The Deeper We Go, the Clearer Our Understanding
My connection to the Jewish experience didn’t begin in our Dialogue. It started at birth.
As a Washington, D.C. native, born blond and “Barbra”-esque to Palestinian parents who fled West Jerusalem in 1948, I was strangely more mishpucha than habibi. My brother spent his afternoons spouting Mel Brooks-isms while I ran around the house belting “Don’t Rain on My Parade.”
On family trips to the Occupied Territories, children in Ramallah or Silwan greeted me as “Yahoodiyeh!” — the Jewess. In Amman, Jordan, my cousins would flat-out say I was a spy.
During elementary school, I’d hang out at my best friend Susan’s house until she came home from Hebrew school. Though we were aware of our people’s enmity, it was never an obstacle to our constant companionship, even when we shot hoops to see who would win Jerusalem.
I began hearing the details of our Nakba (the catastrophe of 1948) around the same time as “The Holocaust” aired on TV, and the narratives echoed each other in a profoundly sad way. My parents had fled; Susan’s grandparents had fled. My people were butchered; her people had been gassed and butchered. Both were terrorized, despised and cast from their homes in fear and humiliation. Fortunately for Susan, her people resurrected themselves. Unfortunately for me, that occurred on the broken bones of my people who were now being oppressed by Susan’s survivors.
My growing awareness of this mindboggling transference of victimhood did not stop me from feeling compassion for Jewish suffering. However, what I grew to understand, I could not reconcile. How could Jews hide behind their tragedies and hardwired insecurities and deny or rationalize Israel’s crimes against Palestinians? How could they market Palestinian victims as aggressors and blame them for their own suffering? Why does the world stand idly by when Palestinians are brutally punished for daring to resist the stranglehold of Israeli occupation, losing more of their land each day?

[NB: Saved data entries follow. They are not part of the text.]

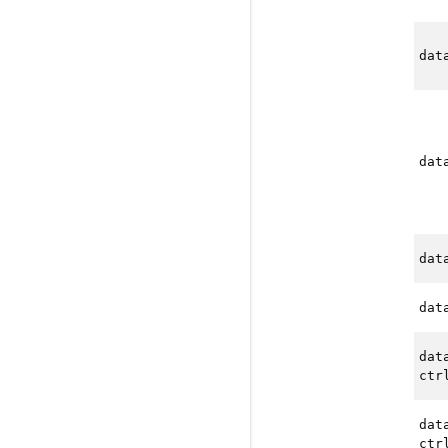
dat
dat
dat
dat
dat
ctr
dat
ctr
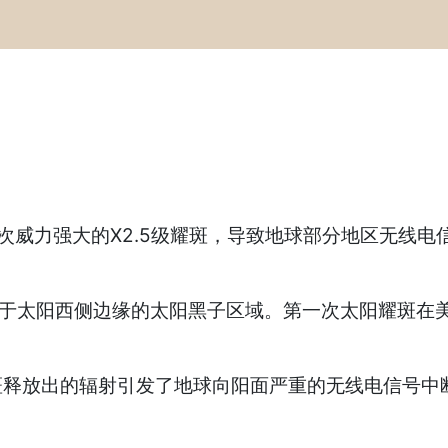
力强大的X2.5级耀斑，导致地球部分地区无线电信
于太阳西侧边缘的太阳黑子区域。第一次太阳耀斑在美东
次耀斑释放出的辐射引发了地球向阳面严重的无线电信号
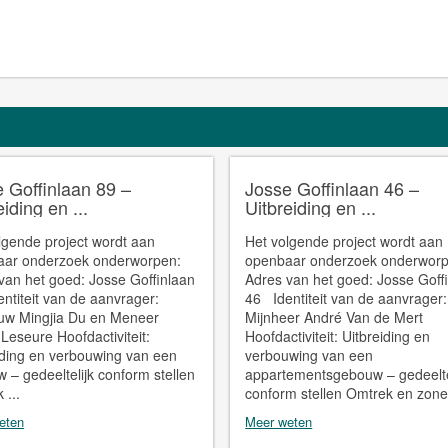
 Goffinlaan 89 –
Josse Goffinlaan 46 –
eiding en ...
Uitbreiding en ...
lgende project wordt aan
Het volgende project wordt aan
aar onderzoek onderworpen:
openbaar onderzoek onderworp
van het goed: Josse Goffinlaan
Adres van het goed: Josse Goff
ntiteit van de aanvrager:
46 Identiteit van de aanvrager:
uw Mingjia Du en Meneer
Mijnheer André Van de Mert
 Leseure Hoofdactiviteit:
Hoofdactiviteit: Uitbreiding en
iding en verbouwing van een
verbouwing van een
 – gedeeltelijk conform stellen
appartementsgebouw – gedeelte
 ...
conform stellen Omtrek en zone:
eten
Meer weten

Despite the Dialogue members’ shared commitment to a just peace and our growing affection for one another, painful questions continually arise in our meetings. I joined the group to understand Jewish fear in order to speak to it without becoming overwhelmed by anger. I also joined to see if blunt talk mixed with genuine empathy could translate into substantive action among Jewish opinion makers.
But it made my brain bleed to hear one of the Jews say that the Palestinians have the power to make Israelis feel secure enough to demand peace. How, I asked, can a systematically oppressed, impoverished, ghettoized and entirely insecure people make Israelis feel safe? Israel has the fourth most powerful army in the world, a thriving economy, control over roughly 86% of historic Palestine (including settlements), and the unconditional love of the world’s superpower. Of course, with occupation there can be no security, regardless of walls, checkpoints and prisons.
On that last point, all eight Dialogue members agree. And as we continue to grapple with these extremely difficult issues, I find that the deeper we go, the clearer our understanding of our parallel narratives, and the more imperative our need to find the most effective and human way to individually and collectively impact our shared futures.
Nadia Saah is a partner at BoomGen Studios, a film company that produces and markets entertainment content about the Greater Middle East, its people and cultures.